■ Exercise instructions
Scan the material for the word "Document", then return every line where it appears.

■ The input
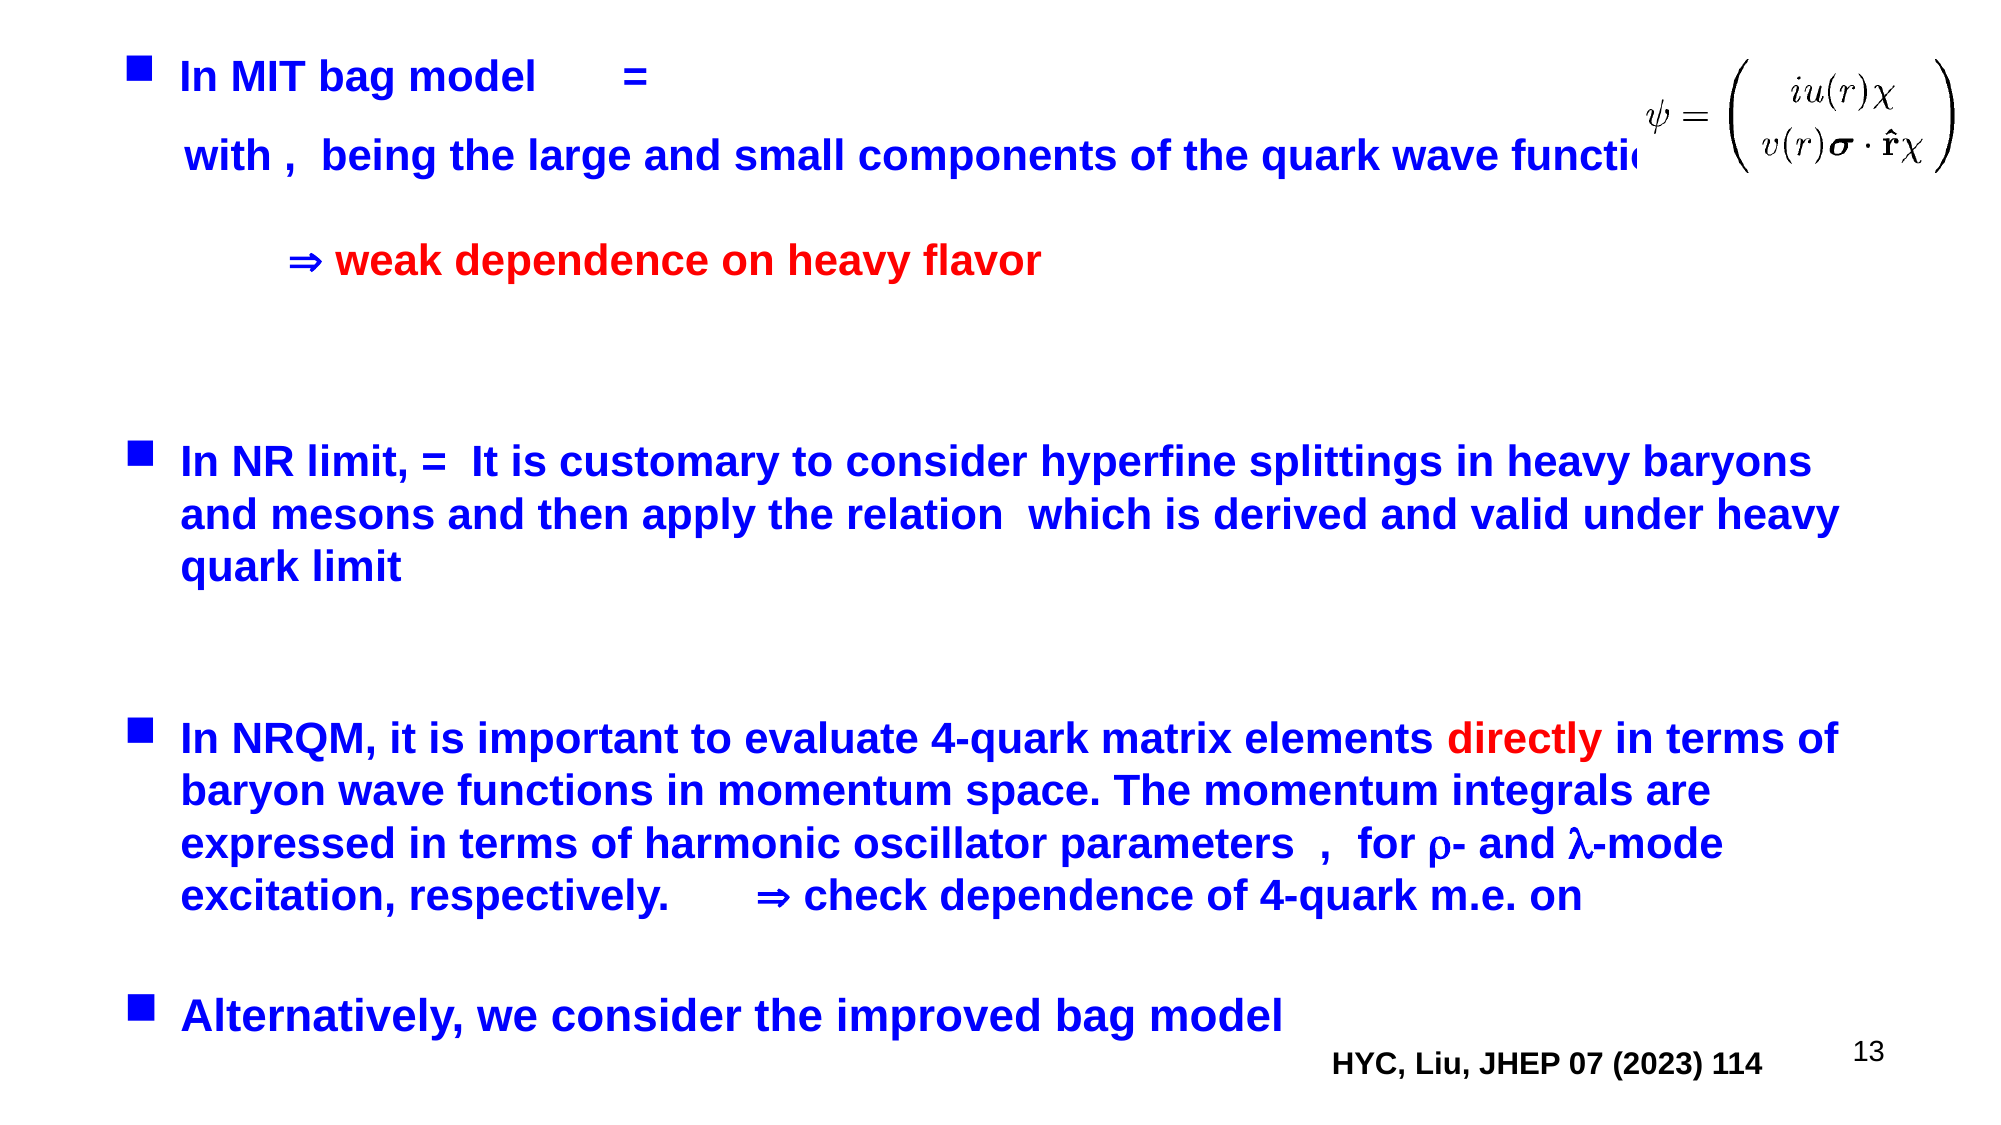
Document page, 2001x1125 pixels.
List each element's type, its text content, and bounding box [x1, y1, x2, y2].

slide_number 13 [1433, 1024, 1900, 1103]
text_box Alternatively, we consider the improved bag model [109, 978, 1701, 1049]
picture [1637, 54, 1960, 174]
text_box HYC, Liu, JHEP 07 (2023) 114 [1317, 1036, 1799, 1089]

* * *

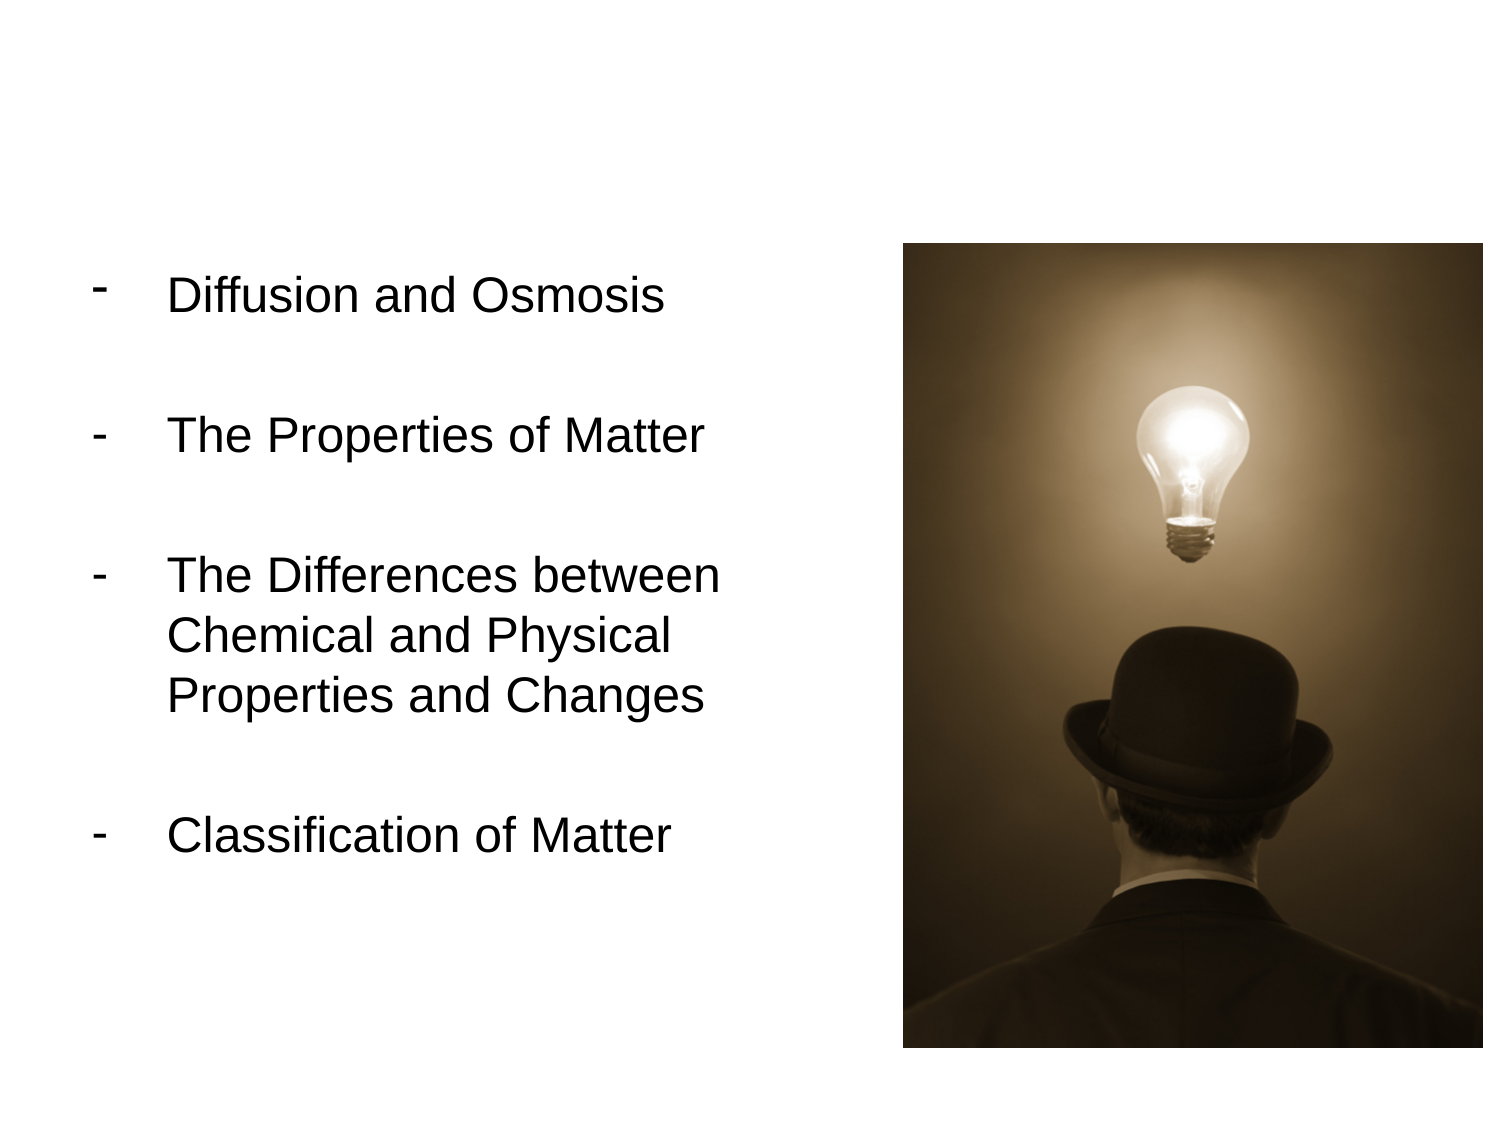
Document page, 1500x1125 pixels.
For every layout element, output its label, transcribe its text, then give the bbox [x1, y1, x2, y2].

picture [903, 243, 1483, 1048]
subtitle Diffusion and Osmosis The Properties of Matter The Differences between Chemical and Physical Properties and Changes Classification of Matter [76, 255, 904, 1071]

■ Solution to this exercise
Document page, 2001x1125 pixels.
Document page, 1500x1125 pixels.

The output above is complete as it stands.